Freedom of religion is generally respected, though the dominant Armenian Apostolic Church enjoys certain exclusive privileges, and members of minority faiths sometimes face societal discrimination. Jehovah’s Witnesses are forced to serve prison terms for refusing to participate in either military service or the military-administered alternative service for conscientious objectors.
The government generally does not restrict academic freedom. Public schools are required to display portraits of the president and the head of the Armenian Apostolic Church, and to teach the church’s history.

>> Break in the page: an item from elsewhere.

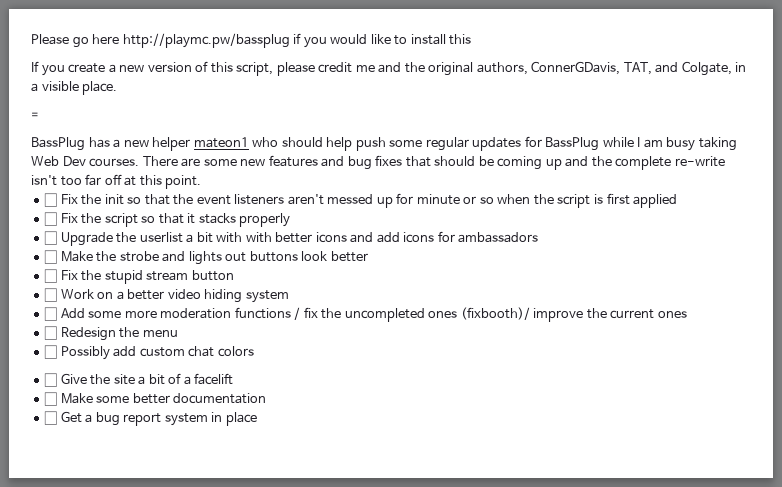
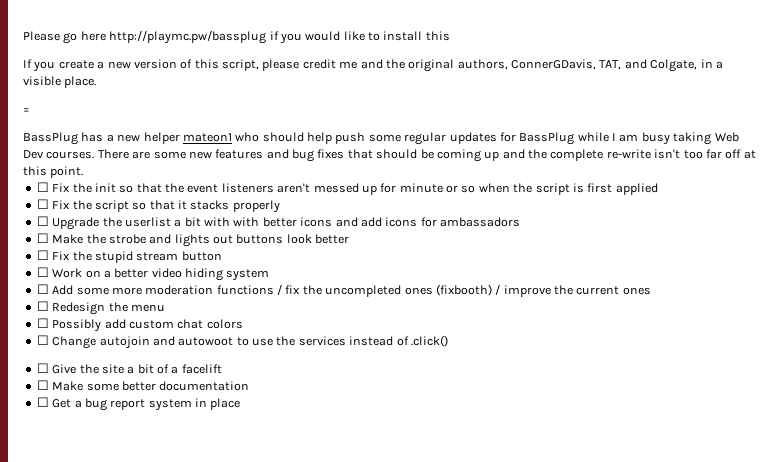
[460,307,530,320] (fixbooth)/ -> [435,284,501,296] (fixbooth) /
(254, 351) none -> [36,335,448,349] // ☐ Change autojoin and autowoot to use the services instead of .click()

In the aftermath of the 2008 postelection violence, the government imposed restrictions on freedom of assembly. Under pressure from major opposition rallies in the spring of 2011 as well as criticism from the Council of Europe, the authorities ended the practice of forbidding demonstrations in the capital’s Freedom Square, the traditional venue for political gatherings since the late 1980s. However, they continued to create artificial obstacles for people attempting to travel from the provinces to participate in such rallies.
Registration requirements for nongovernmental organizations (NGOs) are cumbersome and time consuming. Some 3,000 NGOs are registered with the Ministry of Justice, though many are not active in a meaningful way. While the constitution provides for the right to form and join trade unions, labor organizations are weak and relatively inactive in practice.
The judiciary is subject to political pressure from the executive branch and suffers from considerable corruption. Police make arbitrary arrests without warrants, beat detainees during arrest and interrogation, and use torture to extract confessions. Prison conditions in Armenia are poor, and threats to prisoner health are significant.
Although members of the country’s tiny ethnic minority population rarely report cases of overt discrimination, they have complained about difficulties in receiving education in their native languages. Members of the Yezidi community have sometimes reported discrimination by police and local authorities.
Citizens have the right to own private property and establish businesses, but an inefficient and often corrupt court system and unfair business competition hinder such activities. Key industries remain in the hands of so-called oligarchs and influential cliques who received preferential treatment in the early stages of privatization.
According to the new election code, women must occupy every 6th position on a party’s candidate list for the parliament’s proportional-representation seats. Women took 12 of 131 seats in the National Assembly elected in 2007. Domestic violence and trafficking in women and girls for the purpose of prostitution are believed to be serious problems. Though homosexuality was decriminalized in 2003, homosexual individuals still face violence and persecution.
The numerical ratings and status listed above do not reflect conditions in Nagorno-Karabakh, which is examined in a separate report.